• Exercise: Go through the material below line by line and count those containing "image". Write the count and nothing more.

• Source data:
Segment Open

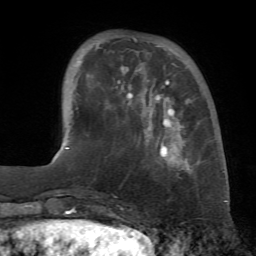
Breast MRI (dynamic contrast-enhanced), one axial slice; slice 17 of 72 in the series (ordered by position); cropped to one breast; dynamic contrast-enhanced series, time point 2 of 7 at this slice position (early post-contrast); 1.5 T; TE 4.3 ms, TR 8.7 ms; 2.2 mm slice thickness; 256 × 256 image matrix, field of view 180 × 180 mm. Female patient.
Structures marked on this image (semi-automatically segmented with operator editing):
- enhancing-tissue mask used for the functional tumour volume (all voxels passing the contrast-enhancement thresholds inside the analysis volume; usually the tumour): bounding box <78,37,192,174> (left, top, right, bottom; pixels)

Segment Closed

• Solution to this exercise: 2